I remember feeling rather smug as a brand new child psychiatry fellow in 1987 when DSM-IIIR was released because I knew that this Chinese menu approach to diagnosis could not possibly do justice to the nuanced complexity of any individual patient. And of course I was correct – except in my smug attitude.
As fate would have it, three years later I found myself in a research fellowship at Columbia University that involved, among other things, participating in field trials for defining symptoms sets for DSM-IV childhood disorder criteria – the first such comprehensive epidemiological effort in the United States, ever. In fact I was selected as one of a few “gold standard” clinicians against which computerized symptom algorithms were being assessed. So ironically the “menus” I had deigned to use, were now being referenced to my own best judgment. As you can imagine, it became harder to trivialize the process!
Guess what?

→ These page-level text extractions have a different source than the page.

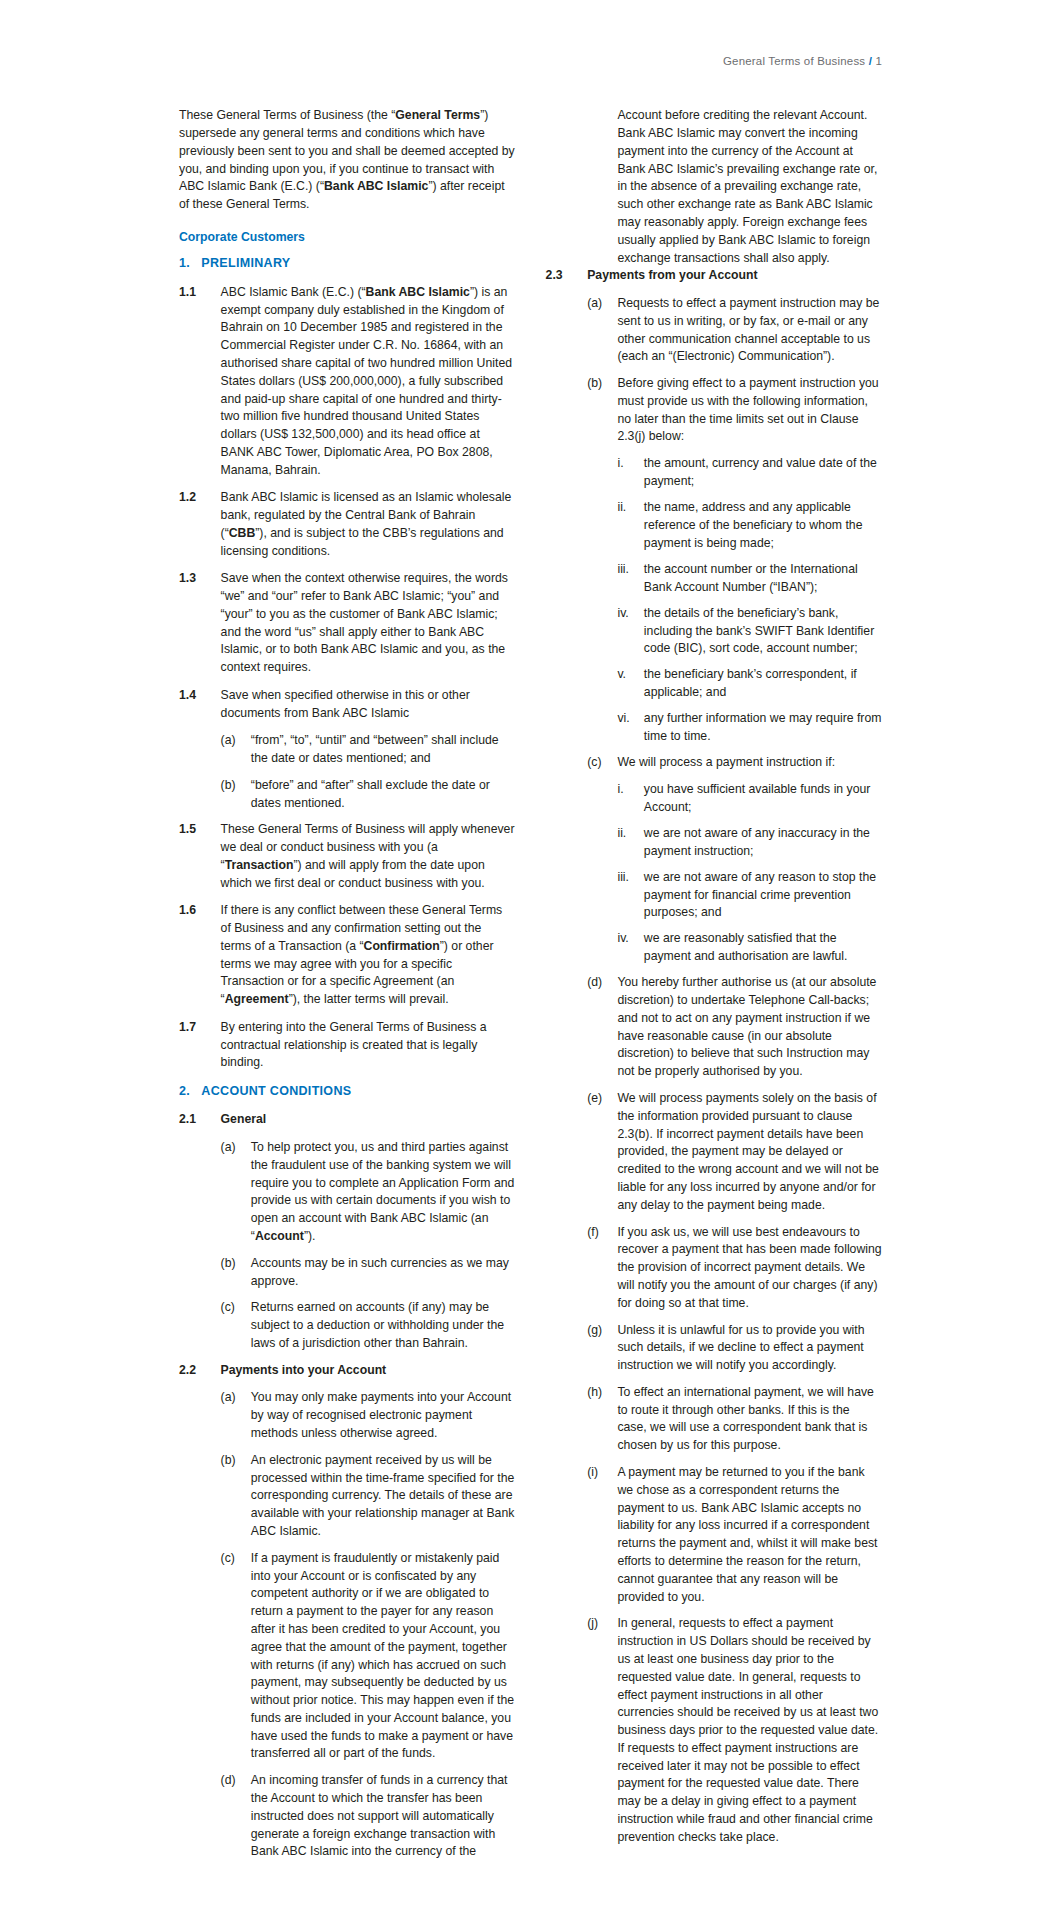General Terms of Business / 1
These General Terms of Business (the “General Terms”) supersede any general terms and conditions which have previously been sent to you and shall be deemed accepted by you, and binding upon you, if you continue to transact with ABC Islamic Bank (E.C.) (“Bank ABC Islamic”) after receipt of these General Terms.
Corporate Customers
1. PRELIMINARY
1.1
ABC Islamic Bank (E.C.) (“Bank ABC Islamic”) is an exempt company duly established in the Kingdom of Bahrain on 10 December 1985 and registered in the Commercial Register under C.R. No. 16864, with an authorised share capital of two hundred million United States dollars (US$ 200,000,000), a fully subscribed and paid-up share capital of one hundred and thirty-two million five hundred thousand United States dollars (US$ 132,500,000) and its head office at BANK ABC Tower, Diplomatic Area, PO Box 2808, Manama, Bahrain.
1.2
Bank ABC Islamic is licensed as an Islamic wholesale bank, regulated by the Central Bank of Bahrain (“CBB”), and is subject to the CBB’s regulations and licensing conditions.
1.3
Save when the context otherwise requires, the words “we” and “our” refer to Bank ABC Islamic; “you” and “your” to you as the customer of Bank ABC Islamic; and the word “us” shall apply either to Bank ABC Islamic, or to both Bank ABC Islamic and you, as the context requires.
1.4
Save when specified otherwise in this or other documents from Bank ABC Islamic
(a)
“from”, “to”, “until” and “between” shall include the date or dates mentioned; and
(b)
“before” and “after” shall exclude the date or dates mentioned.
1.5
These General Terms of Business will apply whenever we deal or conduct business with you (a “Transaction”) and will apply from the date upon which we first deal or conduct business with you.
1.6
If there is any conflict between these General Terms of Business and any confirmation setting out the terms of a Transaction (a “Confirmation”) or other terms we may agree with you for a specific Transaction or for a specific Agreement (an “Agreement”), the latter terms will prevail.
1.7
By entering into the General Terms of Business a contractual relationship is created that is legally binding.
2. ACCOUNT CONDITIONS
2.1
General
(a)
To help protect you, us and third parties against the fraudulent use of the banking system we will require you to complete an Application Form and provide us with certain documents if you wish to open an account with Bank ABC Islamic (an “Account”).
(b)
Accounts may be in such currencies as we may approve.
(c)
Returns earned on accounts (if any) may be subject to a deduction or withholding under the laws of a jurisdiction other than Bahrain.
2.2
Payments into your Account
(a)
You may only make payments into your Account by way of recognised electronic payment methods unless otherwise agreed.
(b)
An electronic payment received by us will be processed within the time-frame specified for the corresponding currency. The details of these are available with your relationship manager at Bank ABC Islamic.
(c)
If a payment is fraudulently or mistakenly paid into your Account or is confiscated by any competent authority or if we are obligated to return a payment to the payer for any reason after it has been credited to your Account, you agree that the amount of the payment, together with returns (if any) which has accrued on such payment, may subsequently be deducted by us without prior notice. This may happen even if the funds are included in your Account balance, you have used the funds to make a payment or have transferred all or part of the funds.
(d)
An incoming transfer of funds in a currency that the Account to which the transfer has been instructed does not support will automatically generate a foreign exchange transaction with Bank ABC Islamic into the currency of the Account before crediting the relevant Account. Bank ABC Islamic may convert the incoming payment into the currency of the Account at Bank ABC Islamic’s prevailing exchange rate or, in the absence of a prevailing exchange rate, such other exchange rate as Bank ABC Islamic may reasonably apply. Foreign exchange fees usually applied by Bank ABC Islamic to foreign exchange transactions shall also apply.
2.3
Payments from your Account
(a)
Requests to effect a payment instruction may be sent to us in writing, or by fax, or e-mail or any other communication channel acceptable to us (each an “(Electronic) Communication”).
(b)
Before giving effect to a payment instruction you must provide us with the following information, no later than the time limits set out in Clause 2.3(j) below:
i.
the amount, currency and value date of the payment;
ii.
the name, address and any applicable reference of the beneficiary to whom the payment is being made;
iii.
the account number or the International Bank Account Number (“IBAN”);
iv.
the details of the beneficiary’s bank, including the bank’s SWIFT Bank Identifier code (BIC), sort code, account number;
v.
the beneficiary bank’s correspondent, if applicable; and
vi.
any further information we may require from time to time.
(c)
We will process a payment instruction if:
i.
you have sufficient available funds in your Account;
ii.
we are not aware of any inaccuracy in the payment instruction;
iii.
we are not aware of any reason to stop the payment for financial crime prevention purposes; and
iv.
we are reasonably satisfied that the payment and authorisation are lawful.
(d)
You hereby further authorise us (at our absolute discretion) to undertake Telephone Call-backs; and not to act on any payment instruction if we have reasonable cause (in our absolute discretion) to believe that such Instruction may not be properly authorised by you.
(e)
We will process payments solely on the basis of the information provided pursuant to clause 2.3(b). If incorrect payment details have been provided, the payment may be delayed or credited to the wrong account and we will not be liable for any loss incurred by anyone and/or for any delay to the payment being made.
(f)
If you ask us, we will use best endeavours to recover a payment that has been made following the provision of incorrect payment details. We will notify you the amount of our charges (if any) for doing so at that time.
(g)
Unless it is unlawful for us to provide you with such details, if we decline to effect a payment instruction we will notify you accordingly.
(h)
To effect an international payment, we will have to route it through other banks. If this is the case, we will use a correspondent bank that is chosen by us for this purpose.
(i)
A payment may be returned to you if the bank we chose as a correspondent returns the payment to us. Bank ABC Islamic accepts no liability for any loss incurred if a correspondent returns the payment and, whilst it will make best efforts to determine the reason for the return, cannot guarantee that any reason will be provided to you.
(j)
In general, requests to effect a payment instruction in US Dollars should be received by us at least one business day prior to the requested value date. In general, requests to effect payment instructions in all other currencies should be received by us at least two business days prior to the requested value date. If requests to effect payment instructions are received later it may not be possible to effect payment for the requested value date. There may be a delay in giving effect to a payment instruction while fraud and other financial crime prevention checks take place.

There wasn’t a single pharmaceutical industry dollar involved in this childhood symptom study and the desire to “get it right” was fueled in significant measure for almost everyone I met by a genuine awareness and concern for the suffering of children whose needs were going unaddressed, in part because of the policy ignorance that resulted from their conditions being ill-defined.
It’s easy to take pot shots at the DSM’s focus on observable and generalized attributes when what makes us most human is unique and unreproducible. There has also been a recent media flap over whether DSM is neuroscience-based enough. I suppose by 2050 it will indeed look quite biologically naive. But this is 2013 and we need to do the best we can with what we have at our disposal.
And this is the point. We can use DSM-5 in the service of helping people, without for a moment reducing people to its categories. By the way, it won’t be clinically or humanly correct to reduce people to the neuroscientifically fancier categories of 2050’s DSM-7 either.